The city-based textile industry has demanded rebate in the proposed GST regime, claiming the textile industry to be the second highest employment-generating sector after agriculture.
Punjab Pradesh Beopar Mandal (PPBM) president PL Seth said the local textile sector was undergoing through a slump due to the increasing investment cost, shortage of skilled labour and squeezing markets. He reasoned that the government had already exempted the sector from the taxes under the service tax on employees.
Intense global competition and an unfavourable tax regime were already throttling the industry.
For instance, the excise exemption limit for textile industry had been stagnant at Rs 1.50 crore for the past eight years. The demand to raise it to Rs 5 crore remained unmet. Similarly, the capital investment limit of the Micro Small Medium Enterprises (MSME) had been Rs 5 crore since 2006 and this needed to be increased to Rs 10 crore now.
It would give advantage of a low rate of interest on loans.
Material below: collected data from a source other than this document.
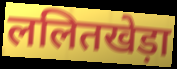
ललितखेड़ा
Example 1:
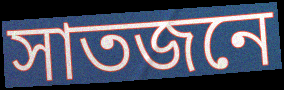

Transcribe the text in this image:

সাতজনে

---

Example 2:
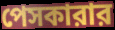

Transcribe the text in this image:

পেসকারার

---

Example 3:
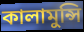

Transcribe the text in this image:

কালামুন্সি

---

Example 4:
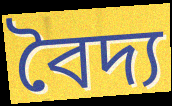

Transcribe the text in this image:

বৈদ্য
Imported machinery was required to modernise the units to check the ever-changing designs of global competition. Besides, import duties must be reduced.
Weaving was the oldest industry in the holy city, as textile units here were manufacturing various kinds of fabrics, including suiting, shirting, tweed, blazer, blankets and women’s dress material.
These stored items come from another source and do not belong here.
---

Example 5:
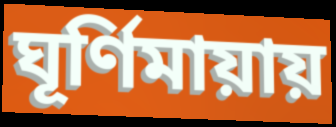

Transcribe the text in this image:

ঘূর্ণিমায়ায়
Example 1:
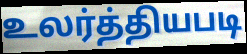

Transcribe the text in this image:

உலர்த்தியபடி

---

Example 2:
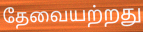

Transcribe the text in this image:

தேவையற்றது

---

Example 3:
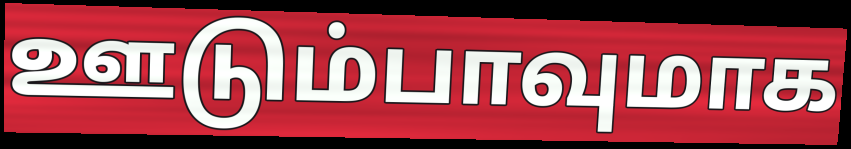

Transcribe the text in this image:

ஊடும்பாவுமாக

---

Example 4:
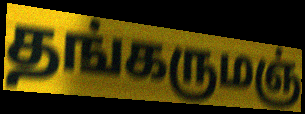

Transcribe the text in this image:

தங்கருமஞ்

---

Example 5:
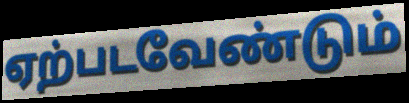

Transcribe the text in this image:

ஏற்படவேண்டும்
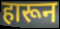
हारून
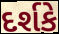
દર્શકે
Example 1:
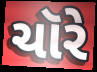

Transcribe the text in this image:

ચૉરે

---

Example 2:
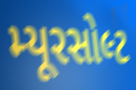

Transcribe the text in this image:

મ્યૂરસોલ્ટ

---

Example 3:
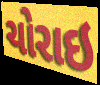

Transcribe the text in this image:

ચોરાઇ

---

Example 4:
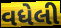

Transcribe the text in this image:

વધેલી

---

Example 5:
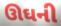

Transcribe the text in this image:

ઊઘની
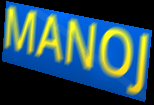
MANOJ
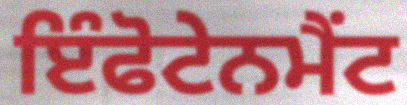
ਇੰਫੋਟੇਨਮੈਂਟ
The PPBM sought administrative control of central, state and international Goods and Service Tax from a single department to save industrialists and businessmen from hassles of dealing with multiple departments. It also sought constitution of GST councils in each state and due representation to the local business fraternity to provide voice to their concerns and demands arising in due course of its implementation.
It added that already an unequal tax regime across northern states, dearth of new markets, lack of R&D (research and development), absence of support from the State government were causing hindrances in the growth of the textile industry in the holy city.
It said loans at easy and a low rate of interest must be offered to manufacturers and the government must support export of shawls.
It cited the instance of vanishing of processing units of the textile industry from this border city. It stated that highly labour-intensive processing units offering employment to thousands here were shut down one by one, but neither the government nor its agencies ever attempted to prevent its downward slide.
It reasoned that causes of its disappearance were imposition of multiple taxes, costly raw material, an unsupportive attitude of the government, failure on the part of its operators to modernise their plants.
It announced to communicate their concerns about the proposed GST to the Union Government.